----- Material provided
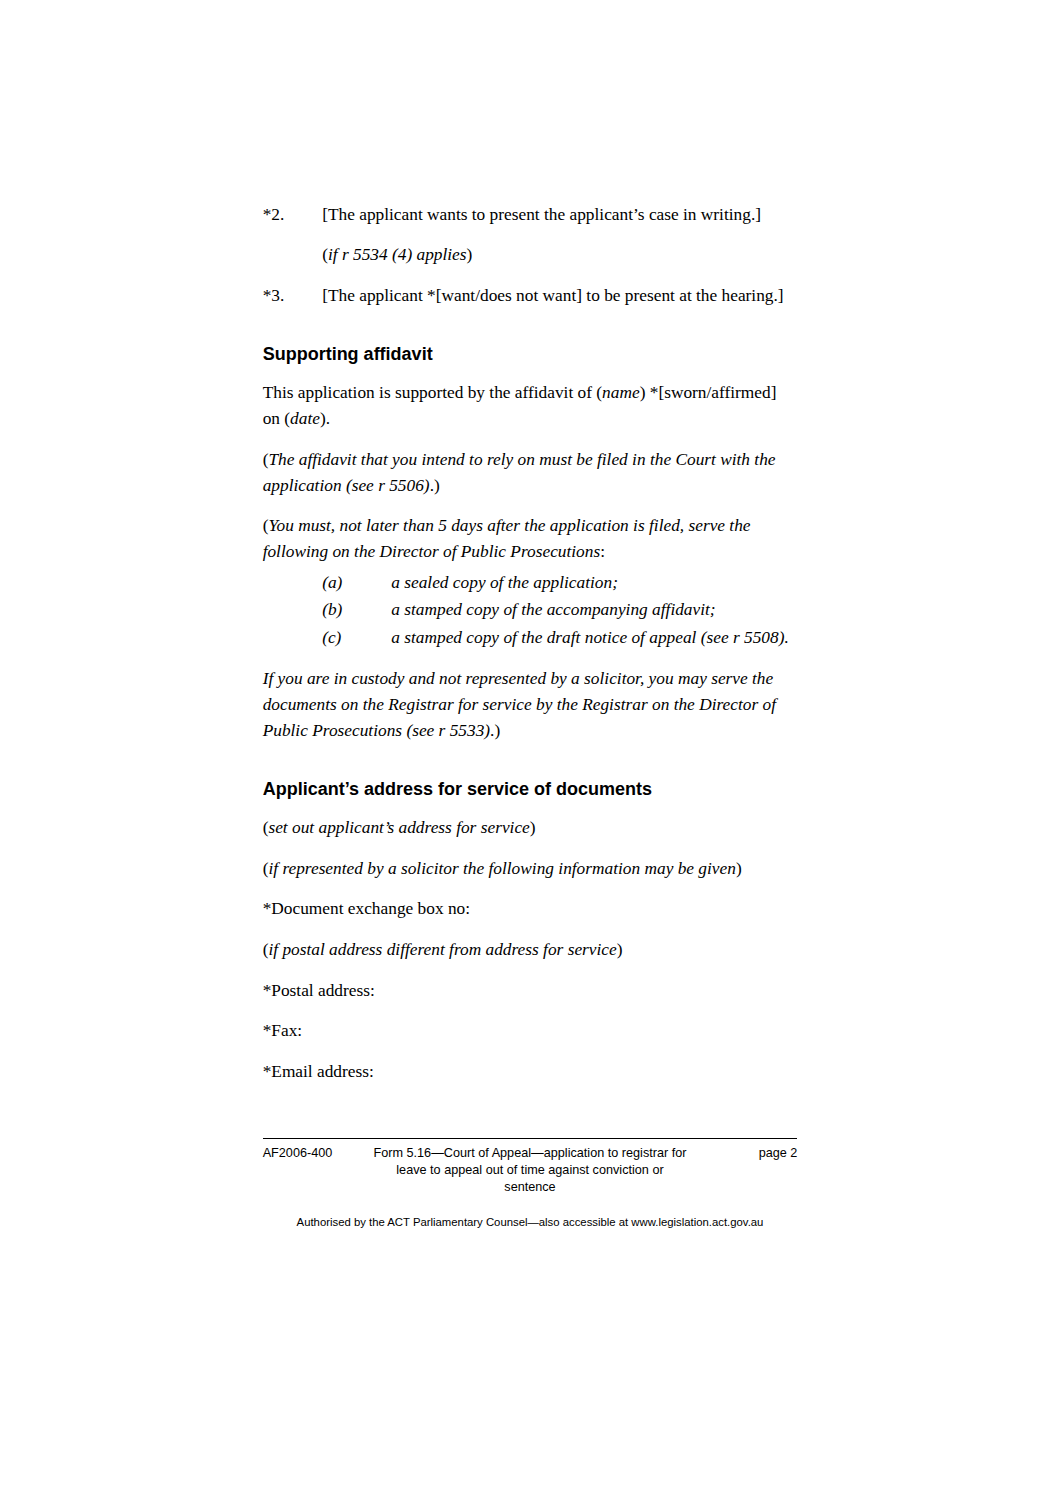*2.
[The applicant wants to present the applicant’s case in writing.]
(if r 5534 (4) applies)
*3.
[The applicant *[want/does not want] to be present at the hearing.]
Supporting affidavit
This application is supported by the affidavit of (name) *[sworn/affirmed] on (date).
(The affidavit that you intend to rely on must be filed in the Court with the application (see r 5506).)
(You must, not later than 5 days after the application is filed, serve the following on the Director of Public Prosecutions:
(a) a sealed copy of the application;
(b) a stamped copy of the accompanying affidavit;
(c) a stamped copy of the draft notice of appeal (see r 5508).
If you are in custody and not represented by a solicitor, you may serve the documents on the Registrar for service by the Registrar on the Director of Public Prosecutions (see r 5533).)
Applicant’s address for service of documents
(set out applicant’s address for service)
(if represented by a solicitor the following information may be given)
*Document exchange box no:
(if postal address different from address for service)
*Postal address:
*Fax:
*Email address:
| AF2006-400 | Form 5.16—Court of Appeal—application to registrar for leave to appeal out of time against conviction or sentence | page 2 |
Authorised by the ACT Parliamentary Counsel—also accessible at www.legislation.act.gov.au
----------
Requirement:
Please print each record above again exactly, but omit any pictures.

Response to the exercise:
*2.
[The applicant wants to present the applicant’s case in writing.]
(if r 5534 (4) applies)
*3.
[The applicant *[want/does not want] to be present at the hearing.]
Supporting affidavit
This application is supported by the affidavit of (name) *[sworn/affirmed] on (date).
(The affidavit that you intend to rely on must be filed in the Court with the application (see r 5506).)
(You must, not later than 5 days after the application is filed, serve the following on the Director of Public Prosecutions:
(a) a sealed copy of the application;
(b) a stamped copy of the accompanying affidavit;
(c) a stamped copy of the draft notice of appeal (see r 5508).
If you are in custody and not represented by a solicitor, you may serve the documents on the Registrar for service by the Registrar on the Director of Public Prosecutions (see r 5533).)
Applicant’s address for service of documents
(set out applicant’s address for service)
(if represented by a solicitor the following information may be given)
*Document exchange box no:
(if postal address different from address for service)
*Postal address:
*Fax:
*Email address:
| AF2006-400 | Form 5.16—Court of Appeal—application to registrar for leave to appeal out of time against conviction or sentence | page 2 |
Authorised by the ACT Parliamentary Counsel—also accessible at www.legislation.act.gov.au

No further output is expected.